When you delete an Agent, the operator removes the Deployment and Service, terminates pods gracefully, and then removes the Agent resource itself after finalizers are cleared.

Runtime backends

Every Agent spec declares a runtime.type. The type determines what Kubernetes resources the operator creates and how much of the agent’s logic lives in your container vs. the operator.

Standard runtime

The standard runtime is the default. You supply a container image; the operator creates a Kubernetes Deployment that runs it, along with a ClusterIP Service. 
spec:
  runtime:
    type: standard
    spec:
      container:
        name: agent
        image: your-registry/your-agent:v1.0.0
        ports:
        - containerPort: 8080
          name: http
What the operator creates:
ResourcePurpose
DeploymentManages agent pod replicas, rolling updates, and restart policy
Service (ClusterIP)Provides a stable in-cluster endpoint for the agent pods
ConfigMap (optional)Mounts additional configuration data into the container
Standard mode gives you full control over the runtime.

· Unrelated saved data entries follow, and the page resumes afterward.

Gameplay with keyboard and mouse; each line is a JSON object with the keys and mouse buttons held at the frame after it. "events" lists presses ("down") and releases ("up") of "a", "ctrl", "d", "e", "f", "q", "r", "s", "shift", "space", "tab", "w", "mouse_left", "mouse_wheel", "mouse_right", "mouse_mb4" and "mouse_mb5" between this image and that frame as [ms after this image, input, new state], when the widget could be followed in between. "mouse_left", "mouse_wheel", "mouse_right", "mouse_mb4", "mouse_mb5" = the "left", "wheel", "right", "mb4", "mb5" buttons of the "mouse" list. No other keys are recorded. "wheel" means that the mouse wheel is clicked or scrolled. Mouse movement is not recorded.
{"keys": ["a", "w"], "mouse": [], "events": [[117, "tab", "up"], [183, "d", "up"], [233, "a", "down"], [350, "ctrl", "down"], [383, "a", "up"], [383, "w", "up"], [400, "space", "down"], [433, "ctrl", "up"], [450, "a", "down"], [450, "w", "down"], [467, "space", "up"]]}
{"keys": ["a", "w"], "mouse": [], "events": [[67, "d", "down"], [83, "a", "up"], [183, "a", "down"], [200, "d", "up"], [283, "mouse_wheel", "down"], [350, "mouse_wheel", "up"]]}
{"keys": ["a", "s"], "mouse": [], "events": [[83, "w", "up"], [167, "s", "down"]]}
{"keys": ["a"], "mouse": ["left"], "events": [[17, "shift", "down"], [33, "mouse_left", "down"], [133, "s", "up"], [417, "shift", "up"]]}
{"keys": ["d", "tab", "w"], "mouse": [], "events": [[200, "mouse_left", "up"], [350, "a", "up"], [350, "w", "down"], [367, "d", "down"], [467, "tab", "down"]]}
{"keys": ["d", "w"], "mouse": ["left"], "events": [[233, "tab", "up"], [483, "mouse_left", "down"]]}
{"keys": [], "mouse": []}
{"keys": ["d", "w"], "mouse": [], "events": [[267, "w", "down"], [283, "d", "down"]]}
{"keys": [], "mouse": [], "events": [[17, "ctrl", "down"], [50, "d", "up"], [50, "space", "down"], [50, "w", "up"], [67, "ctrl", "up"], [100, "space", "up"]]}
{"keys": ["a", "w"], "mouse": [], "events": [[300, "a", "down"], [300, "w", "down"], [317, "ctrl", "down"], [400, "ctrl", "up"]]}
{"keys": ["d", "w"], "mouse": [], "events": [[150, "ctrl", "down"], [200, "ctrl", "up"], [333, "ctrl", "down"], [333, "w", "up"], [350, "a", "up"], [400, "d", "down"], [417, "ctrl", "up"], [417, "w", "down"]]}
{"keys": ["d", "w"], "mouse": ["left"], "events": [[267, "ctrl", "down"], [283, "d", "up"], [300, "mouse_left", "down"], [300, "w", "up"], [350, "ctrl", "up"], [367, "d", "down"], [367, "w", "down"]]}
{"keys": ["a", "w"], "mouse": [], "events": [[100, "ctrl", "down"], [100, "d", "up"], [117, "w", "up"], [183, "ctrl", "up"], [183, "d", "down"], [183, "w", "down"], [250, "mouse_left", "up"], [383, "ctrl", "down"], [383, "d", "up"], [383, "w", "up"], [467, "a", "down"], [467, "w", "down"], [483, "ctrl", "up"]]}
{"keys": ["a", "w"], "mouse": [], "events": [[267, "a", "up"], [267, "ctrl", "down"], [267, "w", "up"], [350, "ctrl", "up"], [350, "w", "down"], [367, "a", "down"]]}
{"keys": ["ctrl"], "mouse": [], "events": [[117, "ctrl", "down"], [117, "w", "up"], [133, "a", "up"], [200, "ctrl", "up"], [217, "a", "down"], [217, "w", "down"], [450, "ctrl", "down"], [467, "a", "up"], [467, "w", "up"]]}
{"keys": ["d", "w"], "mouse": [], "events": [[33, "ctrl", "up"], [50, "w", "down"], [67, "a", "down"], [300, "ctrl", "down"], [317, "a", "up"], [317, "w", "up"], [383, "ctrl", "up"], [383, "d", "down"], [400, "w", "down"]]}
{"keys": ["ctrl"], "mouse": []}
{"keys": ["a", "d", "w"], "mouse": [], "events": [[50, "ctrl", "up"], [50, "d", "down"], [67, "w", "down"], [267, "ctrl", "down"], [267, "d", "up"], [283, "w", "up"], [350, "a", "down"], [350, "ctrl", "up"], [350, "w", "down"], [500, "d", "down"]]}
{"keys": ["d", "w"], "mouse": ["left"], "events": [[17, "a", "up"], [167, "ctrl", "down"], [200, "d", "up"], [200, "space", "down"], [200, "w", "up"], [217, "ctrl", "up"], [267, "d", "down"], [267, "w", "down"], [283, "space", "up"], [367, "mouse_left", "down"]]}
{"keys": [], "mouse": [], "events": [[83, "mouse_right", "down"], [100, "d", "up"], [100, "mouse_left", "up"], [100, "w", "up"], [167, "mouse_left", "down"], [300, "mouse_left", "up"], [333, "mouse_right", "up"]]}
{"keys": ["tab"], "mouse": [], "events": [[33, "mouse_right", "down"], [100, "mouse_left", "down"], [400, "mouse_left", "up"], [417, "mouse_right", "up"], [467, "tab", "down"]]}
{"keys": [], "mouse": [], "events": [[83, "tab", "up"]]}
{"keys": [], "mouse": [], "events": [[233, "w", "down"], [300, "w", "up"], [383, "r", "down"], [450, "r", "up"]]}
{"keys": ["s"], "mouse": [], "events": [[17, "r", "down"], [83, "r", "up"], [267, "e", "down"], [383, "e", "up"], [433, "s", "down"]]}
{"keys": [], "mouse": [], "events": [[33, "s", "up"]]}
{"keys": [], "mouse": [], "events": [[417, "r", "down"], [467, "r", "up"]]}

Use it when your agent has custom code, framework dependencies, or needs a specialized base image.

Template runtime

In template mode, the operator uses the managed runtime image ghcr.io/danielnyari/flokoa-cli:0.1.0. The agent’s behavior — what it does, how it responds — is defined entirely through the CRD spec via Instruction resources and an output schema. You don’t build or maintain a container image.
Template mode is powered by pydantic-ai under the hood. It is best suited for agents whose logic is fully expressible through declarative instructions and a structured output schema. Choose standard mode when you need custom code, external Python packages, or a different AI framework.

Tool integration

AgentTool resources give agents the ability to call external HTTP APIs and internal Kubernetes services at runtime. Each AgentTool uses an OpenAPI specification to describe the API surface the agent can call. How an agent uses a tool at runtime:
  1. The operator resolves the AgentTool reference and injects the tool definition into the agent container’s environment at startup.
  2. The agent’s LLM reasoning loop determines when a tool call is appropriate and generates the required parameters.
  3. The agent container constructs the HTTP request using the endpoint URL or Kubernetes service reference from the tool spec, along with the LLM-generated parameters.
  4. The agent parses the HTTP response using the tool’s output schema and returns the result to the LLM for further reasoning.
Internal tools use a serviceRef to target a Kubernetes service — no external network access required, and no authentication is typically needed: 
openApi:
  serviceRef:
    name: inventory-service
    namespace: backend
    port: 8080
  openApiSchema:
    endpointPath: "/openapi.json"
External tools use a url to target a public or private HTTP API: 
openApi:
  url: "https://api.example.com"
  openApiSchema:
    endpointPath: "/openapi.json"
Use internal serviceRef tools wherever possible for lower latency, simpler authentication, and stronger network isolation. Reserve external url tools for third-party APIs that live outside your cluster.